I molteplici sviluppi delle inchieste giudiziarie che si susseguono a trentadue anni dalla strage di via D’Amelio rendono ancora più incandescenti le tensioni e le polemiche sull’anniversario del massacro del Procuratore Paolo Borsellino e degli agenti della scorta: Agostino Catalano, Vincenzo Li Muli, Walter Eddie Cosina, Claudio Traina ed Emanuela Loi.
Tensioni e polemiche sui tanti, troppi, interrogativi ai quali neanche i diversi processi celebrati a Caltanissetta sono riusciti a rispondere.
Interrogativi sulla dinamica e sul contesto della strage.
Su chi ordinò ed eseguì l’attentato.
Sul perché si costruì un falso pentito come Scarantino per depistare le indagini.
Sul ruolo che ebbero l’allora Procuratore della Repubblica di Caltanissetta Gianni Tinebra e l’allora capo della Squadra mobile di Palermo Arnaldo La Barbera.
Su quali collegamenti esistono fra l’assassinio di Borsellino e la strage di 55 giorni prima sull’autostrada fra Palermo e l’aeroporto di Punta Raisi contro Giovanni Falcone.
Fra roventi accuse e polemiche le inchieste più recenti stanno verificando anche tutte le tensioni e le eventuali zone d’ombra esistenti fra Borsellino e gli ambienti della Procura della Repubblica di Palermo, dopo la sua nomina a Procuratore aggiunto.

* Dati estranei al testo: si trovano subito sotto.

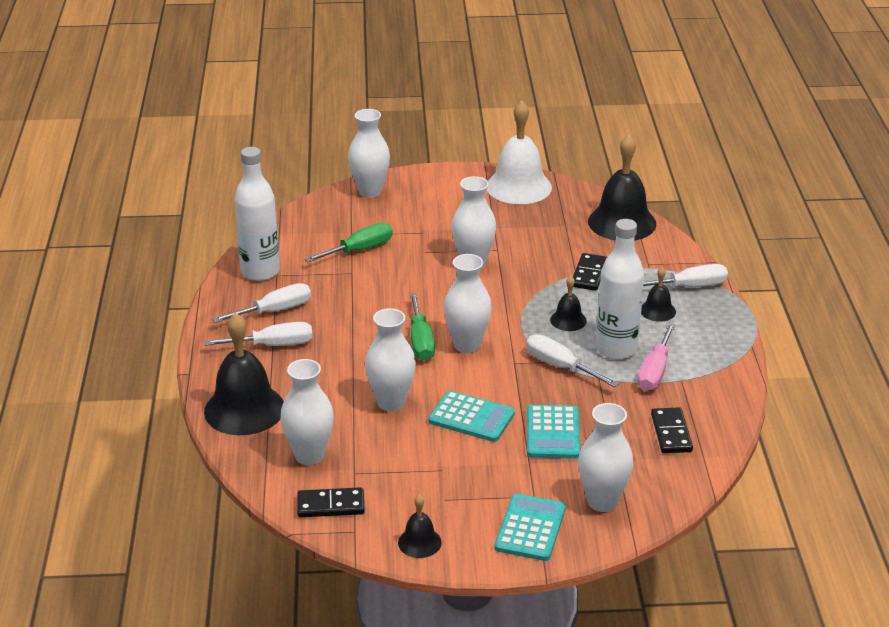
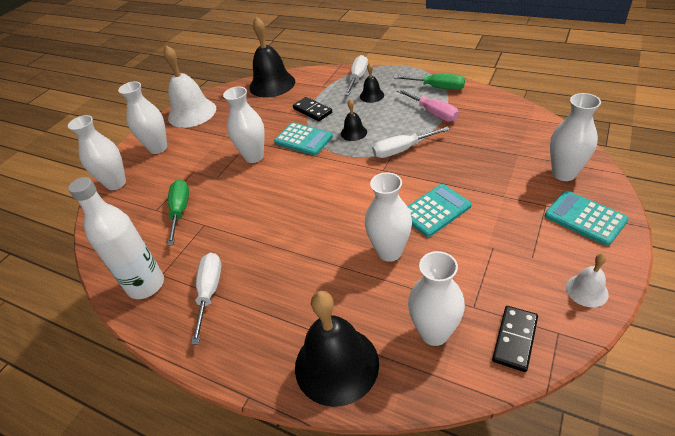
camera: 55 degrees left, 10 degrees up
(273, 345) = (257, 309): white screwdriver -> none
(419, 542) = (586, 290): black bell -> white bell
(420, 341) = (323, 211): green screwdriver -> green screwdriver (437, 88)
(467, 345) = (346, 187): white vase -> white vase (158, 148)
(553, 433) = (475, 174): turquoise calculator -> turquoise calculator (303, 139)
(616, 349) = (399, 121): white bottle -> none
(671, 433) = (500, 124): black domino -> none

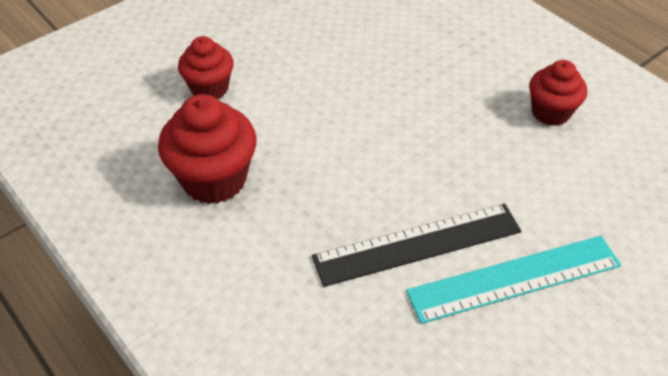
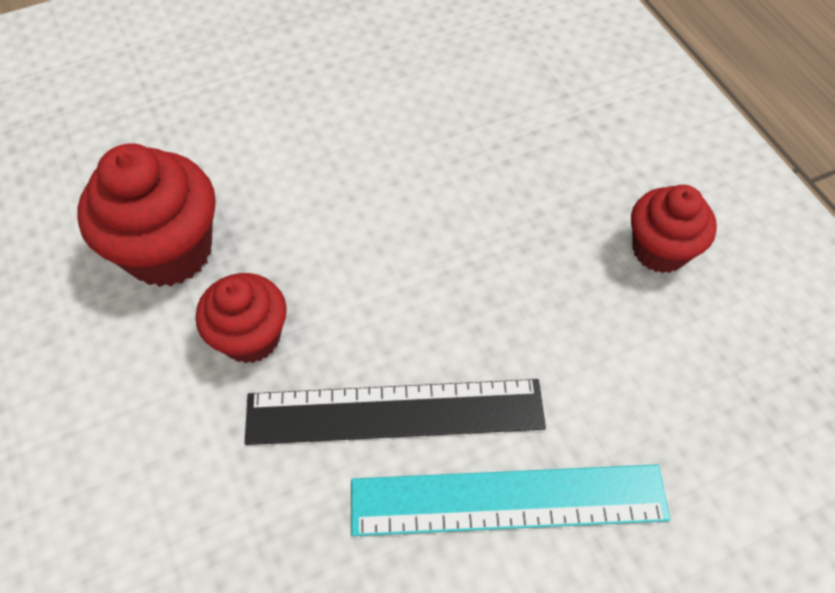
camera: 15 degrees right, 10 degrees up
(209, 88) = (215, 117): red cupcake -> red cupcake (251, 337)

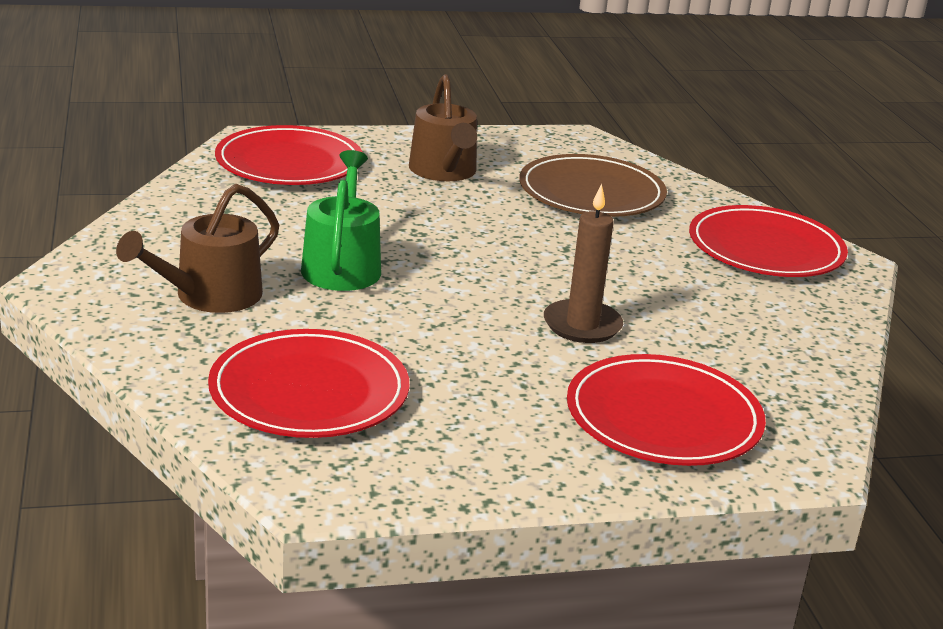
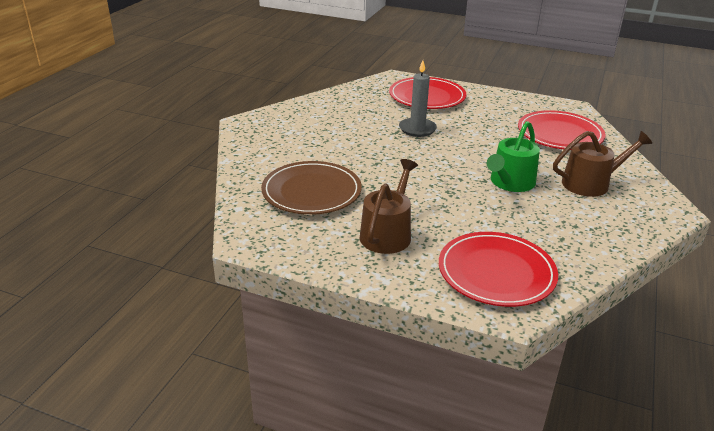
camera: 145 degrees left, 5 degrees up
(582, 325) = (417, 129): brown candle -> grey candle
(765, 248) = (272, 137): red plate -> none

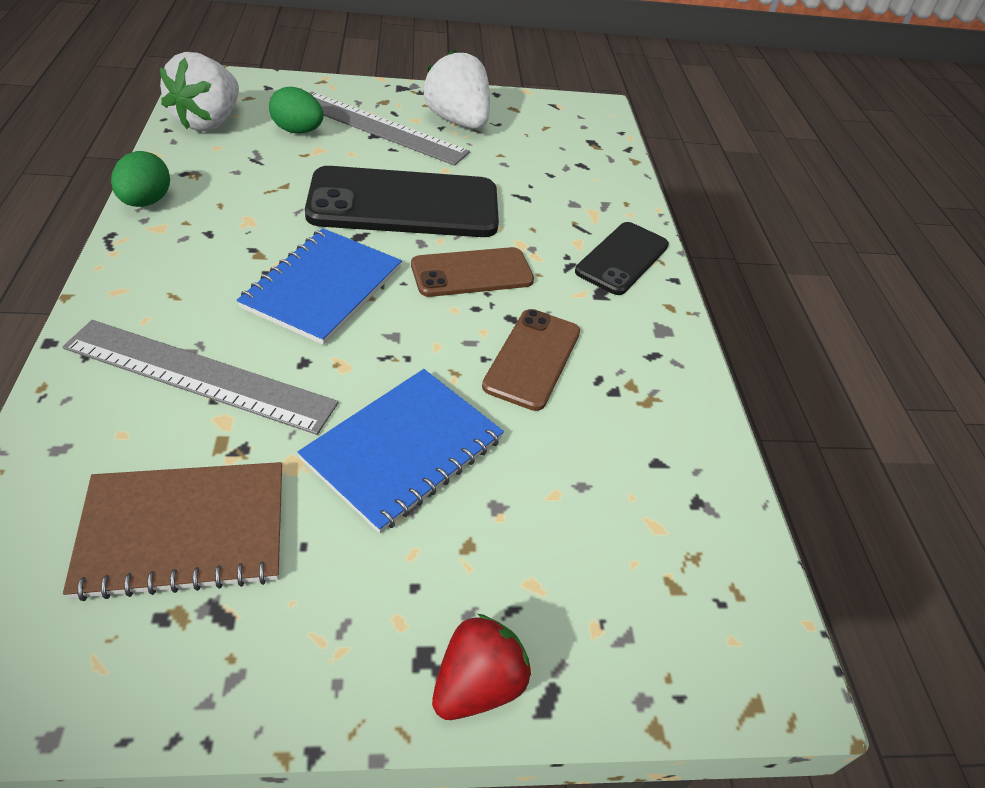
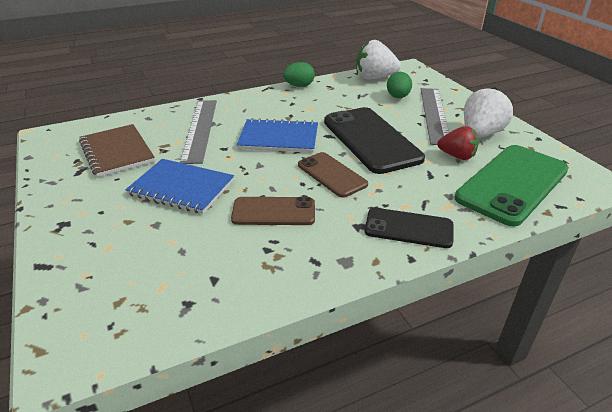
camera: 75 degrees right, 10 degrees down
(477, 684) = (50, 242): red strawberry -> red strawberry (457, 156)
(576, 154) = (512, 184): none -> green phone

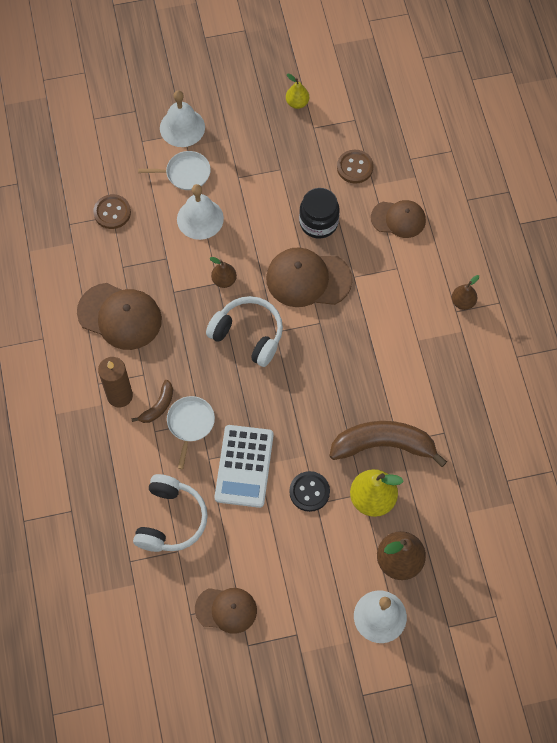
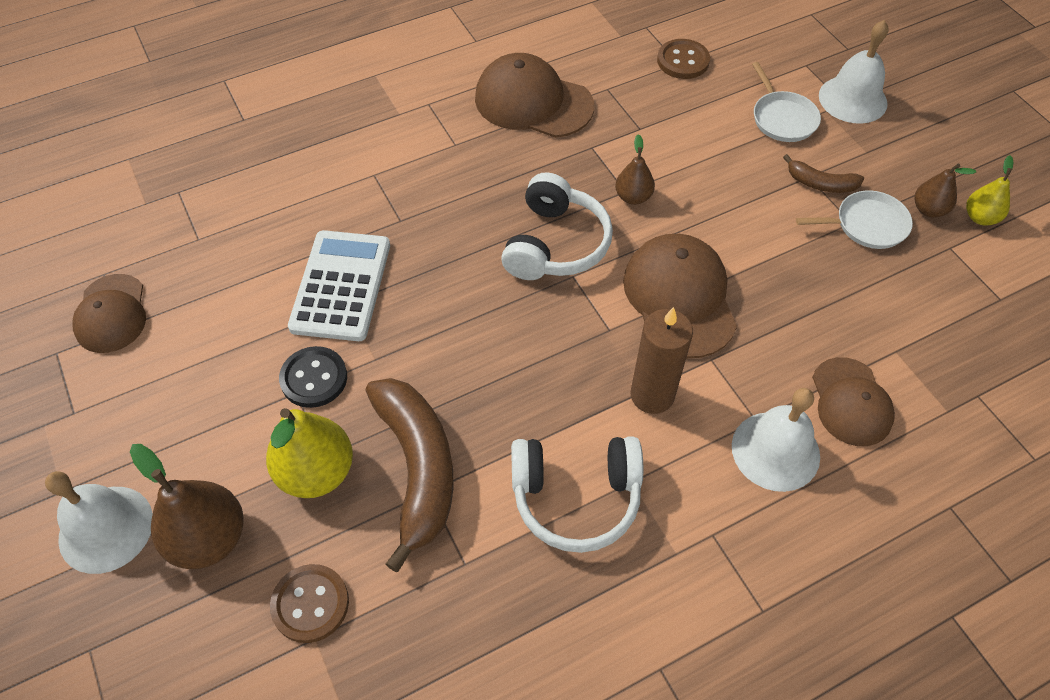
camera: 75 degrees right, 10 degrees down
(120, 316) = (533, 102): brown cap -> brown cap turned 105 degrees clockwise
(120, 395) = (417, 128): brown candle -> brown candle (652, 395)
(158, 406) = (412, 170): brown banana -> brown banana (820, 184)
(171, 520) = (244, 220): white headphones -> white headphones (576, 497)
(190, 424) = (393, 209): white pan -> white pan (867, 225)
(200, 218) = (719, 149): white bell -> white bell (775, 451)
(244, 466) = (341, 286): white calculator -> white calculator turned 105 degrees clockwise
(318, 222) = (785, 290): black jar -> none
(355, 167) = (912, 318): brown button -> brown button (310, 604)
(463, 302) = (736, 543): brown pear -> brown pear (929, 210)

Verifiche essenziali per ricostruire l’esatta successione di vicende, indagini e inchieste datate che potrebbero avere inciso non soltanto sul movente di via D’Amelio, ma sull’intero contesto delle stragi del ’92 e che evidenziano anche inquietanti collegamenti con le inchieste milanesi di quegli anni, denominate mani pulite, in relazione alle eventuali connessioni a livello di finanziamenti occulti e riciclaggio fra i boss di cosa nostra e industriali con interessi internazionali del calibro di Raoul Gardini. Scenari di sistemi criminali ancora tutti da smascherare.